How to complete this task:
In the listing below, start your output at the line with "content te meten en onze diensten te" and end it after the line with "Aviso Legal", copying every line exactly.

Information provided:
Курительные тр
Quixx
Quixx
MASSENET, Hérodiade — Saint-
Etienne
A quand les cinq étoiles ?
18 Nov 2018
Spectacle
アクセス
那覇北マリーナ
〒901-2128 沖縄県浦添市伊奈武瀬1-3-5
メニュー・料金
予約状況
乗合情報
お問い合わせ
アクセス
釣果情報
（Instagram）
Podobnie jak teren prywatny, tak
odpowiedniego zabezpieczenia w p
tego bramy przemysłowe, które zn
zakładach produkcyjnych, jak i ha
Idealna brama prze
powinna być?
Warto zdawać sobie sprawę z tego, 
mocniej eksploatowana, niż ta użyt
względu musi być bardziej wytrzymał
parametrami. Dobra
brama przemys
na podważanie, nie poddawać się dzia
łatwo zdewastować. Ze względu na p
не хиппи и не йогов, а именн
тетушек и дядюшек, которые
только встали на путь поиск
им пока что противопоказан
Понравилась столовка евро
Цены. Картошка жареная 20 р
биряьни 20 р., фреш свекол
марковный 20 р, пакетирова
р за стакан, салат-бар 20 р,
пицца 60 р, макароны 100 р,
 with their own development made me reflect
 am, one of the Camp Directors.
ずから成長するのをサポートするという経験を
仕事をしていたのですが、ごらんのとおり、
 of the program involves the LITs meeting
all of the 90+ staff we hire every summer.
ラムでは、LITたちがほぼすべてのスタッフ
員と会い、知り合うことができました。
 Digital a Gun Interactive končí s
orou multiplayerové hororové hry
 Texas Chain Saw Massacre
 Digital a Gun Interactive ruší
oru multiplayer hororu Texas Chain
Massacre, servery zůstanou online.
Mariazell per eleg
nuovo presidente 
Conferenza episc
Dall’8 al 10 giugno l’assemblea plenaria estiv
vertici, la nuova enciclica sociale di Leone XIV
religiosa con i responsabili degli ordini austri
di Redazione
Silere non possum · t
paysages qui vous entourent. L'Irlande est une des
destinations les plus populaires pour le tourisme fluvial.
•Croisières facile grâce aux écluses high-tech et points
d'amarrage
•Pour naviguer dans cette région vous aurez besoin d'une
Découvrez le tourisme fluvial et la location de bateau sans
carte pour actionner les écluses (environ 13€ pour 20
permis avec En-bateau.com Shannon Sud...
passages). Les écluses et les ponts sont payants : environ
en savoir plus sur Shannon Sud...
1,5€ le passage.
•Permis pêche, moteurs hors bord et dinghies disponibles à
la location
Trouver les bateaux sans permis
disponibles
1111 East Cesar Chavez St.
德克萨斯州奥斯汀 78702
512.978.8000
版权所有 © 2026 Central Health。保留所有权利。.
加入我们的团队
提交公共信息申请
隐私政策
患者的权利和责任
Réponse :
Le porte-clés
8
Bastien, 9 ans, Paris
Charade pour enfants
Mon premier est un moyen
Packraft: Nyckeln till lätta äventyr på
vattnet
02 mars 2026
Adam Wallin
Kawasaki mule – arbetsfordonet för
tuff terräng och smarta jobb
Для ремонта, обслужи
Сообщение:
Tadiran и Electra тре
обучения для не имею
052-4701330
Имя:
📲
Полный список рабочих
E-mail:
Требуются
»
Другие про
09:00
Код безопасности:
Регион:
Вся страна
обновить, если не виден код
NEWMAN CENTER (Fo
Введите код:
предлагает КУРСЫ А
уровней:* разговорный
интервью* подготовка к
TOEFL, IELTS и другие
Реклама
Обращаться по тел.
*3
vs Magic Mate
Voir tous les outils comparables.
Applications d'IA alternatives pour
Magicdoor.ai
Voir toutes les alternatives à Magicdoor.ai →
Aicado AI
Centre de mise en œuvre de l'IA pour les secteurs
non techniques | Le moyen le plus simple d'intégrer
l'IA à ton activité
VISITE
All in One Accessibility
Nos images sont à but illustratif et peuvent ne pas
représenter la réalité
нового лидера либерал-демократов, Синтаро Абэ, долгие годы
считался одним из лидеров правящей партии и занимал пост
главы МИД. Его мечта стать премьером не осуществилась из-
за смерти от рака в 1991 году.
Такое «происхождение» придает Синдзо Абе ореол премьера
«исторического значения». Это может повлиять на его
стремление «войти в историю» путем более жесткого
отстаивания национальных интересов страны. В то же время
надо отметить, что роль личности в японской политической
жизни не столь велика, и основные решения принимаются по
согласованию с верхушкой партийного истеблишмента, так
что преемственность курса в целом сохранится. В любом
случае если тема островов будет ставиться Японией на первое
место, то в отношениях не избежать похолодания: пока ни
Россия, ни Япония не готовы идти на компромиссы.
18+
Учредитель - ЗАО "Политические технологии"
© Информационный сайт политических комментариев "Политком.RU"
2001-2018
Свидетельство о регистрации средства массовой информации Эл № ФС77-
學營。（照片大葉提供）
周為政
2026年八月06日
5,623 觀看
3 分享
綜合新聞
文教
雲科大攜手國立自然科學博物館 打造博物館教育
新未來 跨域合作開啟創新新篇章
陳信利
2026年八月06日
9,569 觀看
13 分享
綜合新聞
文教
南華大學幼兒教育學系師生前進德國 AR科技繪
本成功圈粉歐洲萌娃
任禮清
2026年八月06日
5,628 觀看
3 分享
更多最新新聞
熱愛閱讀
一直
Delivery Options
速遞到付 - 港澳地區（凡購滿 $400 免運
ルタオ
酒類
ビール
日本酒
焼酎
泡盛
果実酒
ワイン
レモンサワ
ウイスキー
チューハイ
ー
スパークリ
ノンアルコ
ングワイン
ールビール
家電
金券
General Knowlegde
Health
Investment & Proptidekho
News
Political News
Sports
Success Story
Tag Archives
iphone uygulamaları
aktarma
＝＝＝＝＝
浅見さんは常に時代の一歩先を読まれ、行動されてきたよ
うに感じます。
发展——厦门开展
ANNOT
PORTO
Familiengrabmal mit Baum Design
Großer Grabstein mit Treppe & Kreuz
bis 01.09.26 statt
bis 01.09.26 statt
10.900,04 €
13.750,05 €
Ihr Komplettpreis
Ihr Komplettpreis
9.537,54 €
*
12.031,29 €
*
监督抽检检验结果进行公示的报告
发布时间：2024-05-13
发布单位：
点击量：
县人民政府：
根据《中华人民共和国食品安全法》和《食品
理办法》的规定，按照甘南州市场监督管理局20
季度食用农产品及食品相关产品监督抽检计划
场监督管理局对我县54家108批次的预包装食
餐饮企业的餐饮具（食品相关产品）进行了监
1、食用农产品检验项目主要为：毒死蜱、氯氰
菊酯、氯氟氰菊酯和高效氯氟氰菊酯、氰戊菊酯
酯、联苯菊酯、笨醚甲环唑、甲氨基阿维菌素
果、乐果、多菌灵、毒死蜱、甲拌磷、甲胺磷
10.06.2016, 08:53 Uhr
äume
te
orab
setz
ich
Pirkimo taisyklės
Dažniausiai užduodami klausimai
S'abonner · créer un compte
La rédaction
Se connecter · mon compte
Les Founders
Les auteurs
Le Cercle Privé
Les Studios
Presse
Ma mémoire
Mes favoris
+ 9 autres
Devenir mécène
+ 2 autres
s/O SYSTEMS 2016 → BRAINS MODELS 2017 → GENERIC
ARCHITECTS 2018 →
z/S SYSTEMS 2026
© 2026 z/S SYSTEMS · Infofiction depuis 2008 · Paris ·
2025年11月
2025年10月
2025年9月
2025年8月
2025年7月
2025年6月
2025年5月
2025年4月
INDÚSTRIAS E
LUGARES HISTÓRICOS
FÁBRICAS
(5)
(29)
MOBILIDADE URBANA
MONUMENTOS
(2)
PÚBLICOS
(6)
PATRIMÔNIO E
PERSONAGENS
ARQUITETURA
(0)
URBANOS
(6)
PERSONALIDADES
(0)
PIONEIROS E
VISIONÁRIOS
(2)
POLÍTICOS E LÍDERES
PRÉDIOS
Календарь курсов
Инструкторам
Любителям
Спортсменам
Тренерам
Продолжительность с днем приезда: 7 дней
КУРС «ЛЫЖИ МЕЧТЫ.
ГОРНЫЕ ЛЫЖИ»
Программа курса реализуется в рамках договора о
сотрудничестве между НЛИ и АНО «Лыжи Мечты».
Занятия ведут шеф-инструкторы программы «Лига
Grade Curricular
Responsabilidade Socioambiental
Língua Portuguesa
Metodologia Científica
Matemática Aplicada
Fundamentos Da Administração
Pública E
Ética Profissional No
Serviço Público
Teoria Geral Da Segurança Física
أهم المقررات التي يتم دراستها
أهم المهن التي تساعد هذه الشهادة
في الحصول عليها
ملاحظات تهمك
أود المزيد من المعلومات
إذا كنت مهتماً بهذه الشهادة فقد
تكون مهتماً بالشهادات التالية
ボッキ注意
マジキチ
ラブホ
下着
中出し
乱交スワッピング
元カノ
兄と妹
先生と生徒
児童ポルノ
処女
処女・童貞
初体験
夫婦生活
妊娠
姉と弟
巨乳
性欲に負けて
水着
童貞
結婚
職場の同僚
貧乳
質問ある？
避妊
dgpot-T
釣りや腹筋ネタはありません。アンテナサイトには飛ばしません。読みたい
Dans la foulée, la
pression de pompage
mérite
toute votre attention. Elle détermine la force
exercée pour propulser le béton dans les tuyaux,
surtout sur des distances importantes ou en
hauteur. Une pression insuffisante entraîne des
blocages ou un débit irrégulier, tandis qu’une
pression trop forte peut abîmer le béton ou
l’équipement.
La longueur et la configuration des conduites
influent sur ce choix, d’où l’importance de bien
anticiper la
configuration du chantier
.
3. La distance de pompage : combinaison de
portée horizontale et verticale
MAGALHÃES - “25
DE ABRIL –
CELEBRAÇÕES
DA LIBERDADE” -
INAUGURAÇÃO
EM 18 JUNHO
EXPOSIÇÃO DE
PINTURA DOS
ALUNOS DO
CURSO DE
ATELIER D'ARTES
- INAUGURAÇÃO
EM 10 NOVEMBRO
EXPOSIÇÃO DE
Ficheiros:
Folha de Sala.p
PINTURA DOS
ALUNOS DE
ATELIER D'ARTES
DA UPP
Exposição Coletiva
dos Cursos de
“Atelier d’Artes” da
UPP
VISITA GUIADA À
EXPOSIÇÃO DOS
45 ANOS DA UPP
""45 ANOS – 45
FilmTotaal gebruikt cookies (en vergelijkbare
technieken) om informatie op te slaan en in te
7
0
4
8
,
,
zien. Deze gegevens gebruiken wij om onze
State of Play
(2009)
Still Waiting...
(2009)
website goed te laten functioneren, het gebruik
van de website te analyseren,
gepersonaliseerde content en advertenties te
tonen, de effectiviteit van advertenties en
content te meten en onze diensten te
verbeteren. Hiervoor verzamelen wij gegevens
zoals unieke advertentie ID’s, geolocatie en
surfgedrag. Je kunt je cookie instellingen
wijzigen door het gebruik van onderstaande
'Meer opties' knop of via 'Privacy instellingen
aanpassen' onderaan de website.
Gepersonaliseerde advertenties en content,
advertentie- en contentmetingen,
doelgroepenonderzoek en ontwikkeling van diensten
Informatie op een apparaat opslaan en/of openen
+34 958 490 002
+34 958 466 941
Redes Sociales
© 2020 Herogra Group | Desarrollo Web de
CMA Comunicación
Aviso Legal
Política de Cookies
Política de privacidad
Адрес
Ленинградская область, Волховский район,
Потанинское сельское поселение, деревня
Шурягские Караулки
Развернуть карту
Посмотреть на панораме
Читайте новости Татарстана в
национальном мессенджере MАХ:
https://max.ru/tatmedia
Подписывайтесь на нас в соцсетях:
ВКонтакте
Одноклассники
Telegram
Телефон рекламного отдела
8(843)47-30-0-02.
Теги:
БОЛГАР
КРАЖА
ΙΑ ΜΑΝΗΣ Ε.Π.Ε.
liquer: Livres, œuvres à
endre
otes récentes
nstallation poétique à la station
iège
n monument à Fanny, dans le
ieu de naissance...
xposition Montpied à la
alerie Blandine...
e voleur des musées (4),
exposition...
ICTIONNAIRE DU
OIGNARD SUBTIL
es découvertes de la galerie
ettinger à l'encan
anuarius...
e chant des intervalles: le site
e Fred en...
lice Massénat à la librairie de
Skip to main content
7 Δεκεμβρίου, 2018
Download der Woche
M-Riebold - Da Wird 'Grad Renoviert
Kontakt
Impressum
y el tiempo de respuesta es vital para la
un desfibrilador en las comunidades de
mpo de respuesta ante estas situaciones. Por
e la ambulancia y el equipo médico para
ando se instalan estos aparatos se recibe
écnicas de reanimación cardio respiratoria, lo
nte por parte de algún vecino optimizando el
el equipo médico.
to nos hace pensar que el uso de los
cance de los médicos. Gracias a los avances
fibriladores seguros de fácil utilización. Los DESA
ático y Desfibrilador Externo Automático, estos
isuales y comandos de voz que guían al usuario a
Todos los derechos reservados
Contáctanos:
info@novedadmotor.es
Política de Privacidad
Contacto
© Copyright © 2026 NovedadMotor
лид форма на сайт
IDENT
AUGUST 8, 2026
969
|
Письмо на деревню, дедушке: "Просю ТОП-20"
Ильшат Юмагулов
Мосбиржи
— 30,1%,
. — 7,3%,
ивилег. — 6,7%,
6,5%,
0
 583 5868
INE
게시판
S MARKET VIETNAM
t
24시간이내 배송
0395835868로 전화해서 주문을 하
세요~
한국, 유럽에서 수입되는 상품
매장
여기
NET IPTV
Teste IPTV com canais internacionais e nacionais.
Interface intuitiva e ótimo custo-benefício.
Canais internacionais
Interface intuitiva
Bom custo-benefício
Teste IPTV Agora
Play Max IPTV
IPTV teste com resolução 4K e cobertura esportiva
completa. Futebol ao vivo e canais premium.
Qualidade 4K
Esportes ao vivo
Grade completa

Output for this exercise:
content te meten en onze diensten te
verbeteren. Hiervoor verzamelen wij gegevens
zoals unieke advertentie ID’s, geolocatie en
surfgedrag. Je kunt je cookie instellingen
wijzigen door het gebruik van onderstaande
'Meer opties' knop of via 'Privacy instellingen
aanpassen' onderaan de website.
Gepersonaliseerde advertenties en content,
advertentie- en contentmetingen,
doelgroepenonderzoek en ontwikkeling van diensten
Informatie op een apparaat opslaan en/of openen
+34 958 490 002
+34 958 466 941
Redes Sociales
© 2020 Herogra Group | Desarrollo Web de
CMA Comunicación
Aviso Legal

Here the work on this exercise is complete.